🤖 AI Summary
Existing Focused Benjamini–Hochberg (BH) procedures control the false discovery rate (FDR) for filtered rejection sets in multiple testing with group or directed acyclic graph (DAG) structures, yet suffer from limited statistical power.
Method: We propose Weighted Focused BH (WFBH), the first method to jointly integrate data-dependent weights with DAG topology and logical constraints for adaptive weight assignment.

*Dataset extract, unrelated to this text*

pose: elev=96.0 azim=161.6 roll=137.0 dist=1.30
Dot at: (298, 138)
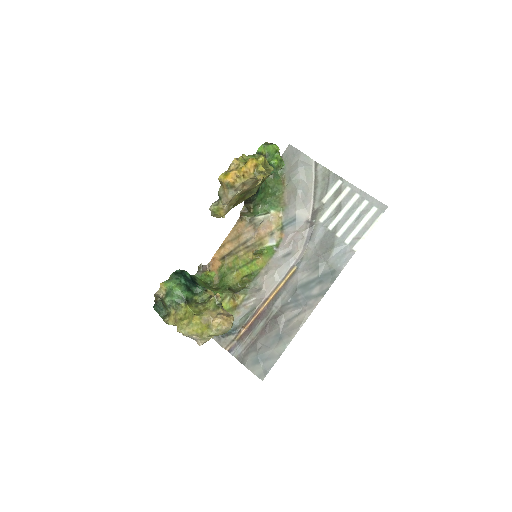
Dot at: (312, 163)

Contribution/Results: We prove that WFBH rigorously controls FDR under mild regularity conditions. Simulations demonstrate its robustness to effect-size shifts and substantially higher power than Focused BH and other baselines. Empirical analyses on microbiome and gene expression datasets confirm its interpretability and practical utility. This work establishes a new paradigm for structured multiple testing—achieving both strict FDR control and enhanced statistical power.
📝 Abstract
Modern biological studies often involve testing many hypotheses organized in a group or a hierarchical structure, such as a directed acyclic graph (DAG). In these studies, researchers often wish to control the false discovery rate (FDR) after filtering the discoveries to obtain interpretable results. For addressing this goal, Katsevich, Sabatti, and Bogomolov (2023, Journal of the American Statistical Association, 118(541), 165-176) developed a general method, Focused BH, that guarantees FDR control for the filtered rejection set for a pre-specified filter, under certain assumptions. We propose improving the power of Focused BH by adapting it to group or hierarchical structures of hypotheses using data-dependent weights. The general method incorporating such weights is referred to as Weighted Focused BH (WFBH). For DAG-structured hypotheses, we propose a variant of WFBH, which can gain power by being adaptive to the DAG structure, and by exploiting the logical relationships among the hypotheses. We prove that WFBH with weights that were proposed to adapt the Benjamini-Hochberg procedure to different group structures, as well as its proposed variant for testing DAG-structured hypotheses, control the post-filtering FDR under certain assumptions. Through simulations, we demonstrate that the latter variant is robust to deviations from these assumptions and can be considerably more powerful than comparable methods. Finally, we elucidate its practical use by applying it to real datasets from microbiome and gene expression studies.